[Exercise details]: Using the data below, copy every line that contains the word "commune".

Transcribed page contents
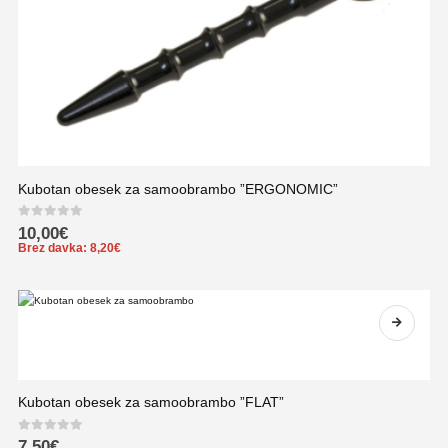
Kubotan obesek za samoobrambo ”ERGONOMIC”
0
out of 5
10,00
€
Brez davka:
8,20
€
Kubotan obesek za samoobrambo ”FLAT”
0
out of 5
7,50
€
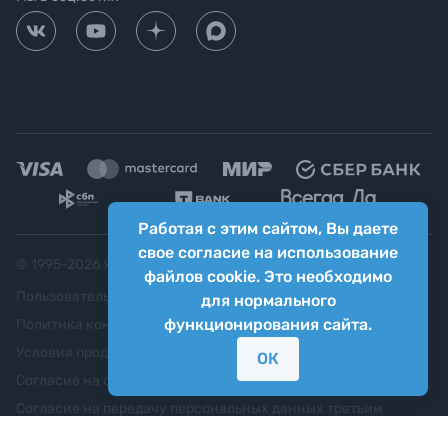
Работая с этим сайтом, Вы даете
свое согласие на использование
© 1995-
2026
Яркий фотомаркет ("Яркий Мир")
файлов cookie. Это необходимо
Пользовательское соглашение
для нормального
функционирования сайта.
Политика конфиденциальности
Условия продажи
ОК
Согласие на обработку персональных данных
Согласие на передачу персональных данных третьим
лицам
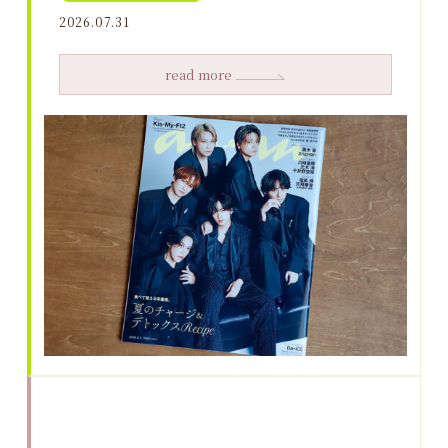
2026.07.31
read more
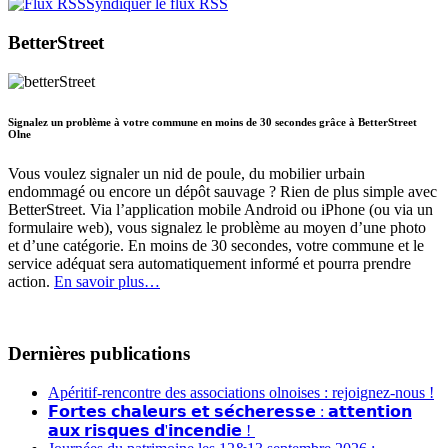
Syndiquer le flux RSS
BetterStreet
Signalez un problème à votre commune en moins de 30 secondes grâce à BetterStreet
Olne
Vous voulez signaler un nid de poule, du mobilier urbain
endommagé ou encore un dépôt sauvage ? Rien de plus simple avec
BetterStreet. Via l’application mobile Android ou iPhone (ou via un
formulaire web), vous signalez le problème au moyen d’une photo
et d’une catégorie. En moins de 30 secondes, votre commune et le
service adéquat sera automatiquement informé et pourra prendre
action.
En savoir plus…
Dernières publications
Apéritif-rencontre des associations olnoises : rejoignez-nous !
𝗙𝗼𝗿𝘁𝗲𝘀 𝗰𝗵𝗮𝗹𝗲𝘂𝗿𝘀 𝗲𝘁 𝘀𝗲́𝗰𝗵𝗲𝗿𝗲𝘀𝘀𝗲 : 𝗮𝘁𝘁𝗲𝗻𝘁𝗶𝗼𝗻
𝗮𝘂𝘅 𝗿𝗶𝘀𝗾𝘂𝗲𝘀 𝗱'𝗶𝗻𝗰𝗲𝗻𝗱𝗶𝗲 !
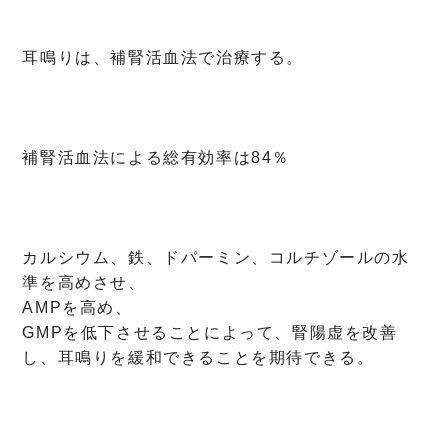
耳鳴りは、補腎活血法で治療する。
補腎活血法による総有効率は84％
カルシウム、鉄、ドパーミン、コルチゾールの水
準を高めさせ、
AMPを高め、
GMPを低下させることによって、腎陽虚を改善
し、耳鳴りを緩和できることを期待できる。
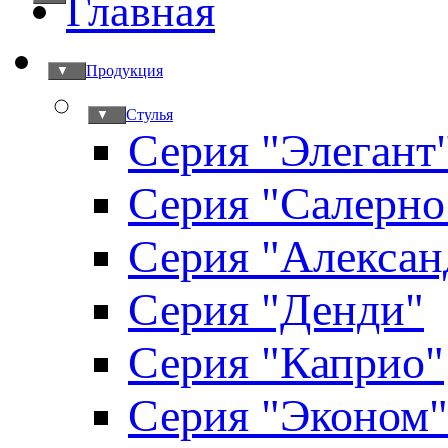
Главная
Продукция
▼
Стулья
▼
Серия "Элегант
Серия "Салерно
Серия "Алексан
Серия "Денди"
Серия "Каприо"
Серия "Эконом"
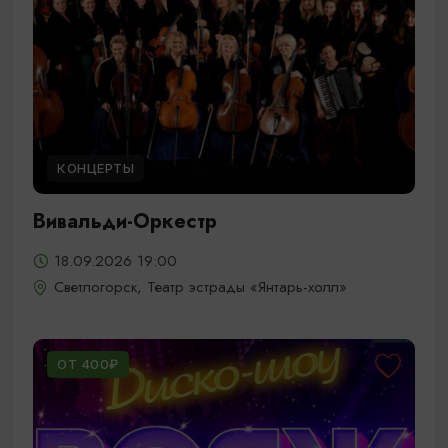
КОНЦЕРТЫ
Вивальди-Оркестр
18.09.2026 19:00
Светлогорск, Театр эстрады «Янтарь-холл»
ОТ 400₽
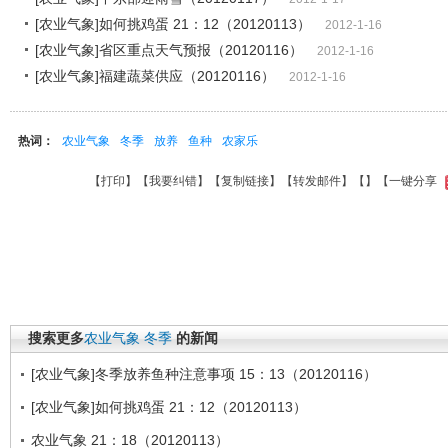
[农业气象]如何挑鸡蛋 21：12（20120113）
2012-1-16
[农业气象]省区重点天气预报（20120116）
2012-1-16
[农业气象]福建蔬菜供应（20120116）
2012-1-16
热词：
农业气象
冬季
放养
鱼种
农家乐
【
打印
】【
我要纠错
】【
复制链接
】【
转发邮件
】【
】
【一键分享
搜索更多
农业气象
冬季
的新闻
[农业气象]冬季放养鱼种注意事项 15：13（20120116）
[农业气象]如何挑鸡蛋 21：12（20120113）
农业气象 21：18（20120113）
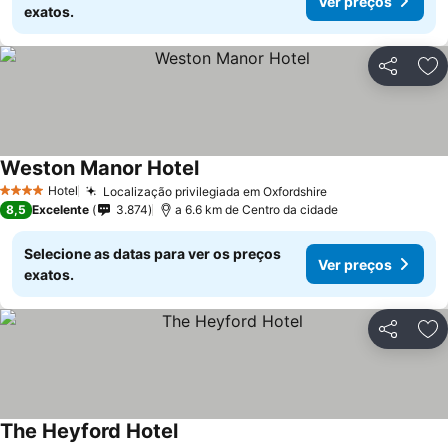
Ver preços
exatos.
Partilhar
Ad
Weston Manor Hotel
Hotel
Localização privilegiada em Oxfordshire
4 Estrelas
8,5
Excelente
3.874
a 6.6 km de Centro da cidade
Selecione as datas para ver os preços
Ver preços
exatos.
Partilhar
Ad
The Heyford Hotel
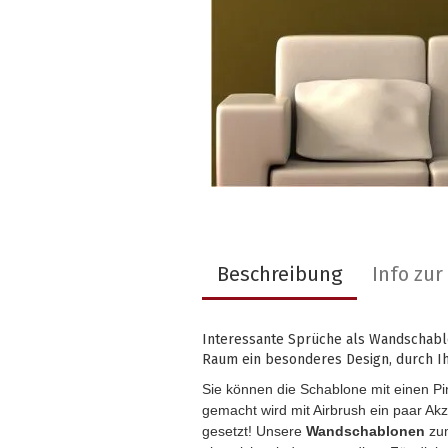
Beschreibung
Info zu
Interessante Sprüche als Wandschab
Raum ein besonderes Design, durch I
Sie können die Schablone mit einen P
gemacht wird mit Airbrush ein paar Ak
gesetzt! Unsere
Wandschablonen
zum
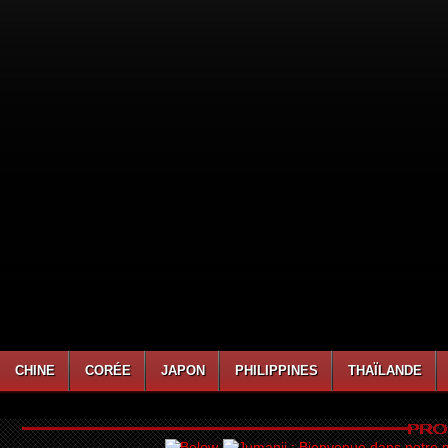
CHINE
CORÉE
JAPON
PHILIPPINES
THAÏLANDE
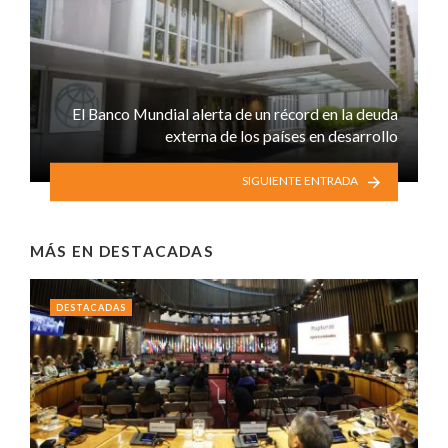
El Banco Mundial alerta de un récord en la deuda
externa de los países en desarrollo
SIGUIENTE ENTRADA
MÁS EN
DESTACADAS
DESTACADAS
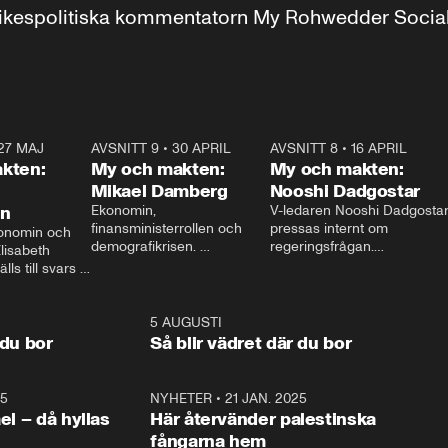
r inrikespolitiska kommentatorn My Rohwedder Soci
27 MAJ
3:51
AVSNITT 9
•
30 APRIL
24:00
AVSNITT 8
•
16 APRIL
25:1
kten:
My och makten:
My och makten:
Mikael Damberg
Nooshi Dadgostar
on
Ekonomin, 
V-ledaren Nooshi Dadgostar
finansministerrollen och 
pressas internt om 
onomin och 
demografikrisen. 
regeringsfrågan.

lisabeth 
Oppositionen ställs till svars 
I Aftonbladets 
ls till svars 
när Socialdemokraternas 
partiledarutfrågning ”My 
stern gästar 
Mikael Damberg gästar My 
och Makten” sätter hon ner 
My och Makten. 
och Makten. 
foten mot kritikerna:

1:06
5 AUGUSTI
1:0
– Vi ställer upp i val. Ska vi 
 du bor
Så blir vädret där du bor
vara med så sitter vi förstås 
25
1:22
NYHETER
•
21 JAN. 2025
0:5
ael – då hyllas
Här återvänder palestinska
fångarna hem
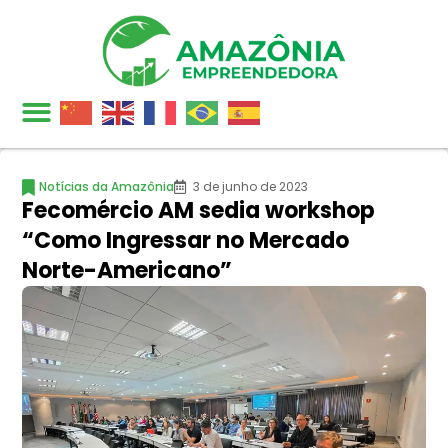
Notícias da Amazônia
3 de junho de 2023
Fecomércio AM sedia workshop
“Como Ingressar no Mercado
Norte-Americano”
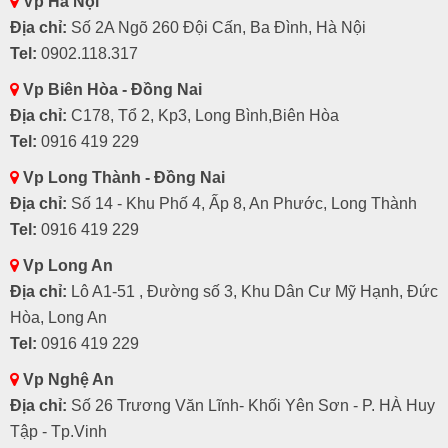
Vp Hà Nội
Địa chỉ:
Số 2A Ngõ 260 Đội Cấn, Ba Đình, Hà Nội
Tel:
0902.118.317
Vp Biên Hòa - Đồng Nai
Địa chỉ:
C178, Tổ 2, Kp3, Long Bình,Biên Hòa
Tel:
0916 419 229
Vp Long Thành - Đồng Nai
Địa chỉ:
Số 14 - Khu Phố 4, Ấp 8, An Phước, Long Thành
Tel:
0916 419 229
Vp Long An
Địa chỉ:
Lô A1-51 , Đường số 3, Khu Dân Cư Mỹ Hạnh, Đức
Hòa, Long An
Tel:
0916 419 229
Vp Nghệ An
Địa chỉ:
Số 26 Trương Văn Lĩnh- Khối Yên Sơn - P. HÀ Huy
Tập - Tp.Vinh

[Solution to this problem]:
Signalez un problème à votre commune en moins de 30 secondes grâce à BetterStreet
et d’une catégorie. En moins de 30 secondes, votre commune et le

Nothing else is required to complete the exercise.